Iridium Communications Moves Toward Satellite-Based Air-Traffic Control

By ANDY PASZTOR 
The Wall Street Journal

Iridium Communications Inc. plans to install devices on its next fleet of commercial satellites to continuously monitor airliners and business jets on trans-Atlantic trips, an important step toward eventually replacing radar-based air-traffic control.

The satellite technology would supply more complete and continuous flight information to air-traffic controllers on the ground than radar or current bursts of data transmitted by planes on long flights over water or remote regions.

It also would also give greater flexibility to pilots, allowing them to get permission to fly closer to nearby aircraft and to change altitudes and routes more easily to conserve fuel and avoid storms.

Governments and industry officials on both sides of the Atlantic are pursuing initiatives to replace ground-based radar with a satellite-based system. Iridium's initiative is intended to help airlines quickly start achieving the economic and environmental benefits.

Today, pilots on long oceanic or polar routes typically rely on sometimes-unreliable radio transmissions to communicate with controllers on the ground.

Iridium expects Aireon, as its satellite-based effort is known, eventually to cover flights across the Pacific and remote polar regions as well, the company said Tuesday.

Nav Canada, the air-traffic-control organization that handles the bulk of Atlantic crossings, will begin using Iridium's satellites in five years or so. Nav Canada is part of a joint venture supported by the U.S. and involving Iridium and its corporate partners.

Iridium said it expects to receive about $200 million from Nav Canada and other air-traffic-control organizations for installing the devices on its satellites. It also anticipates receiving fees from air-traffic-control organizations and other customers using the system.

Iridium last year announced plans to improve in-flight communications by using links between a satellite to periodically transmit the position of aircraft. Now the McLean, Va., company and partners including Harris Corp. and ITT Exelis intend to move toward continuous, automated data transmissions to keep track of aircraft.

With about 1,200 daily flights, the North Atlantic is the world's busiest oceanic airspace.
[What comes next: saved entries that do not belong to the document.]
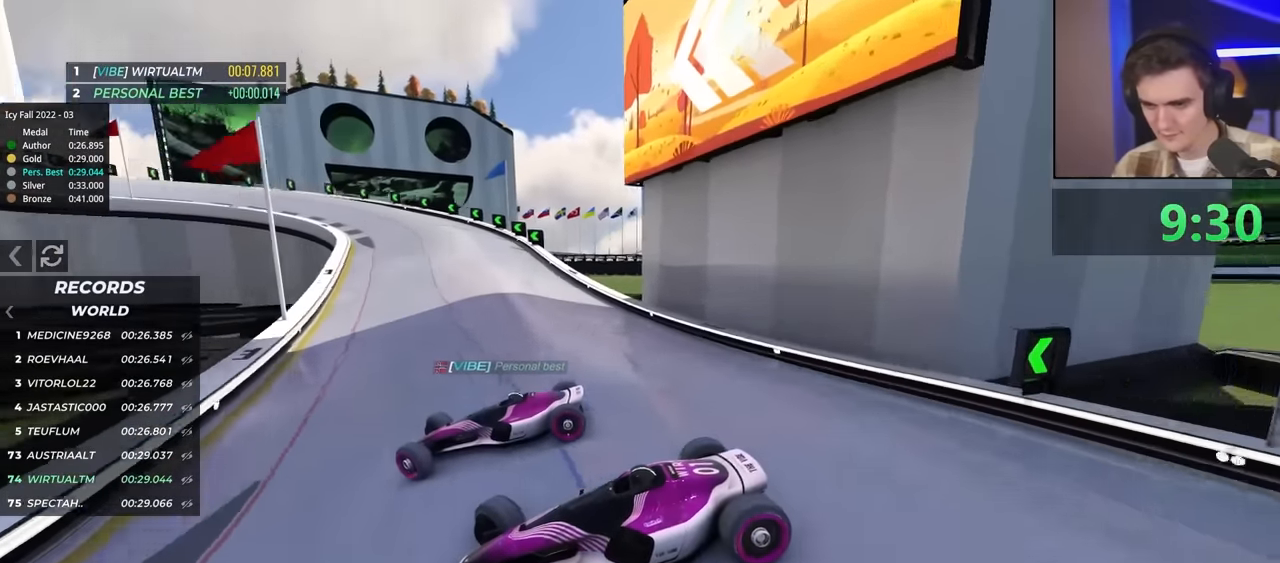
{"keys": ["right", "up"], "events": [[167, "up", "up"], [300, "up", "down"]]}
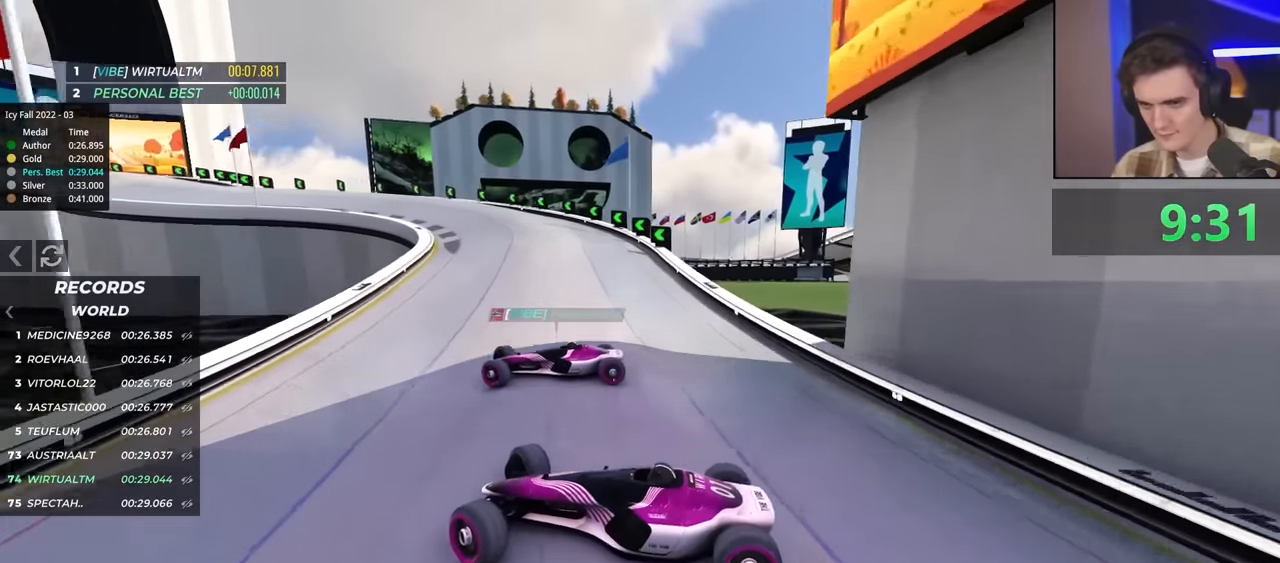
{"keys": ["right", "up"], "events": [[83, "brake", "down"], [217, "brake", "up"]]}
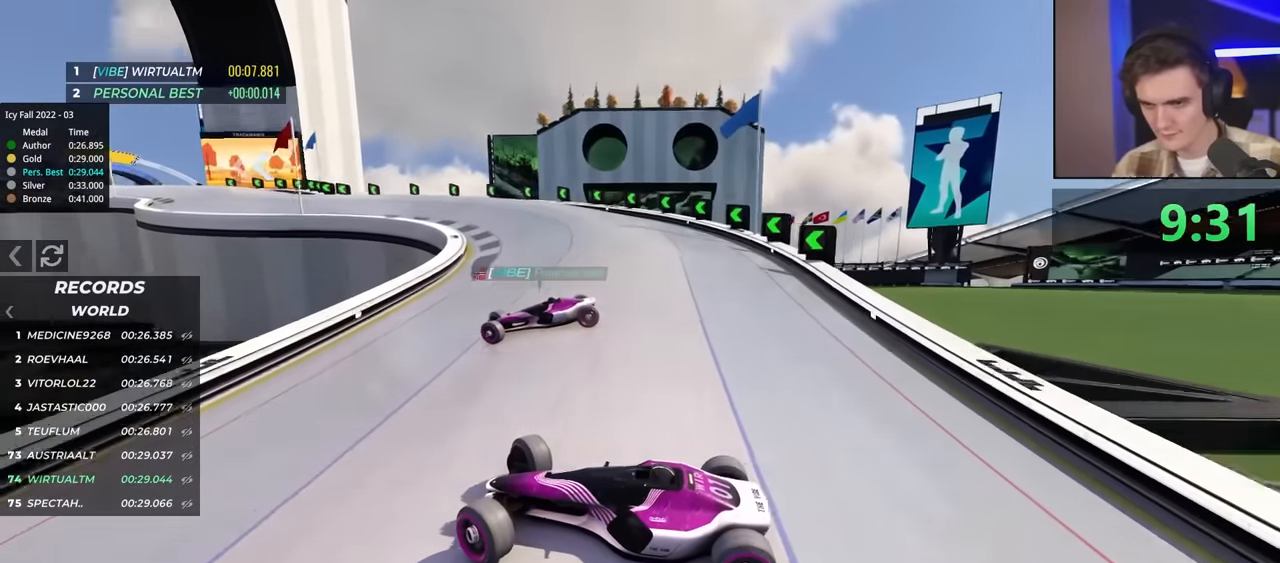
{"keys": ["right", "up"], "events": [[133, "brake", "down"], [183, "brake", "up"]]}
Iridium executives said they expect that major airlines, as well as air-traffic control agencies in Britain and elsewhere, eventually will participate. Iridium anticipates making similar arrangements for trans-Pacific flights. Total fuel savings could amount to more than $6 billion for airlines using the system through 2030, according to the company.

Iridium intends to install air-traffic control receivers as secondary, or, "hosted," payloads on all 66 satellites in its next fleet.

"This is a big milestone for commercially hosted payloads and a groundbreaking use" of Iridium's global reach, said Matt Desch, the company's chief executive.

Extensive satellite-based tracking systems are expected to be phased in for domestic U.S. flights around the end of the decade. But many airlines are balking at the investments required for such systems—even though the technology could help conserve fuel and reduce the environmental impact of flying.